The project established a robust infection protocol for juvenile Ixodes ricinus ticks with tick‑borne encephalitis virus (TBEV) and evaluated its suitability for subsequent bank vole (Myodes glareolus) infection studies. Immersion of larvae in a 1 × 10^8 PFU/ml TBEV Neudörfl isolate at 32 °C for 45 minutes yielded a 66 % survival rate after a three‑day incubation. Of the surviving 74 larvae, 93 % tested positive for viral RNA by RT‑qPCR, with an average load of 5.9 × 10^3 copies per tick. For nymphs, a 50 % relative humidity pre‑incubation for 24 hours followed by immersion produced a 95 % survival rate. After 14 days, 90 % of the 41 tested nymphs were TBEV‑positive, with an infection rate of 90.23 %. Viral loads increased from 4 – 4.9 × 10^4 copies per tick at day 3 to 5 × 10^5 (no pre‑treatment), 7 × 10^6 (50 % humidity), and 9 × 10^6 copies (leg‑removed) at day 14, indicating active viral replication. Infectious virus titers measured by plaque assay ranged from 1 × 10^3 to 3.16 × 10^6 PFU/ml in pre‑treated nymphs. Mortality after 14 days was highest (50–74 %) in the leg‑removed group, whereas the 50 % humidity group showed a lower mortality of 20–25 %. These data demonstrate that immersion combined with a 50 % humidity pre‑treatment provides the optimal balance of high infection efficiency and tick survival.

Attempts to generate saliva‑shed virus from immersion‑infected ticks revealed only 6.8 RNA copies per tick in feeding chambers, despite an average of 4 × 10^6 copies per tick in the chamber, suggesting limited virus excretion via saliva and the need for further model refinement before animal transmission studies. Injection of nymphs was not pursued due to safety concerns in the Czech Republic and a high mortality (80 %) observed in a separate West Nile virus study. Consequently, immersion remains the preferred method for producing large numbers of infected ticks for future experiments.

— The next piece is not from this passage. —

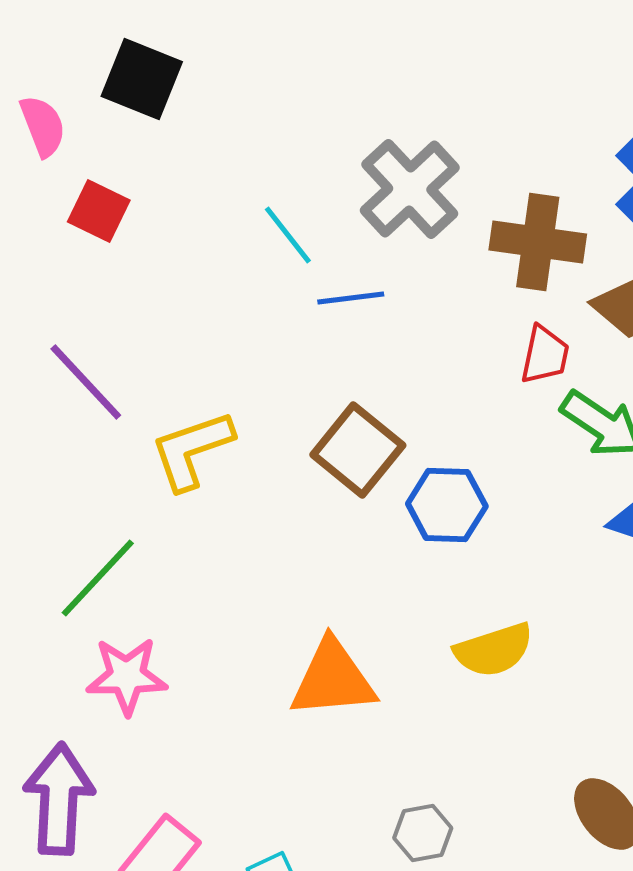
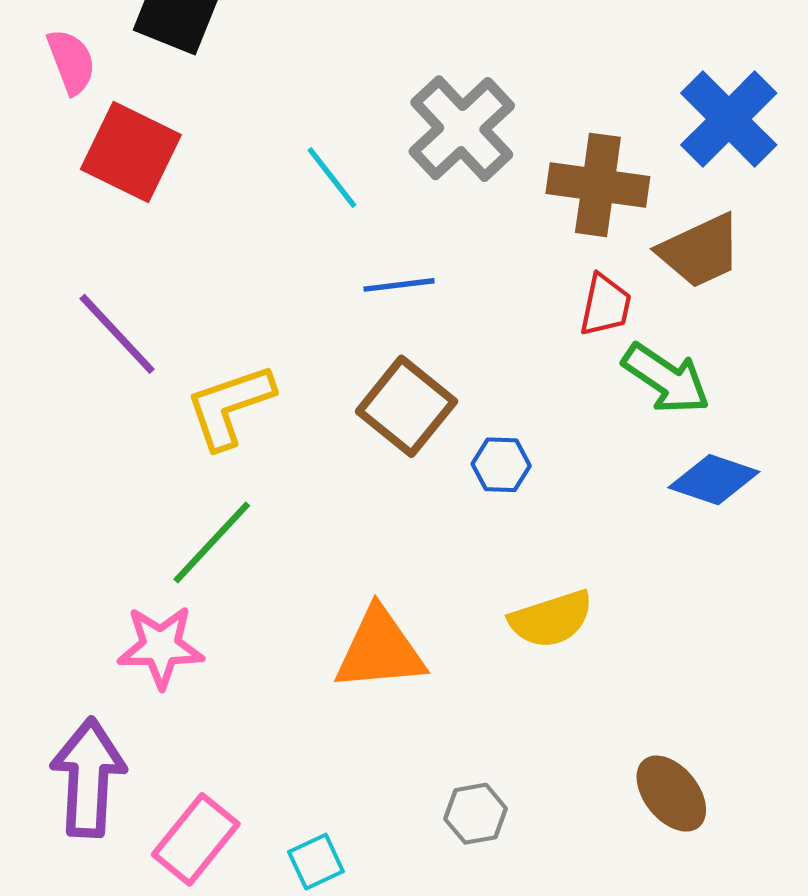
red square: (99, 211) -> (131, 152), size x1.5
blue line: (351, 298) -> (399, 285), moved
blue hexagon: (447, 505) -> (501, 465), size x0.7
green line: (98, 578) -> (212, 542), moved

The project was carried out from autumn 2020 until its conclusion in late 2022, with milestone 1 (validation of the infection protocol) completed in the second half of 2022. Milestones 2 and 3, involving the establishment of a bank vole infection model and a full experimental tick‑vole transmission system, were delayed and ultimately not achieved because of reduced tick activity and COVID‑19 restrictions. The work was conducted in collaboration with the TP7 consortium, the Institute of Parasitology led by Prof. Dr. Christina Strube, and the Friedrich-Loeffler-Institut (FLI). A modified artificial feeding system based on Kröber and Guerin (2007) was employed, and data were documented in laboratory notebooks and digitally archived on a secure network. The project received funding from the German Research Foundation (DFG) and the Federal Ministry of Education and Research (BMBF), and its findings have already informed a DFG early‑career researcher grant (2021) on the molecular interaction of TBEV with ticks. A side study of tick populations in Lower Saxony identified a novel tick‑associated virus with potential mammalian host range, underscoring the broader relevance of the research.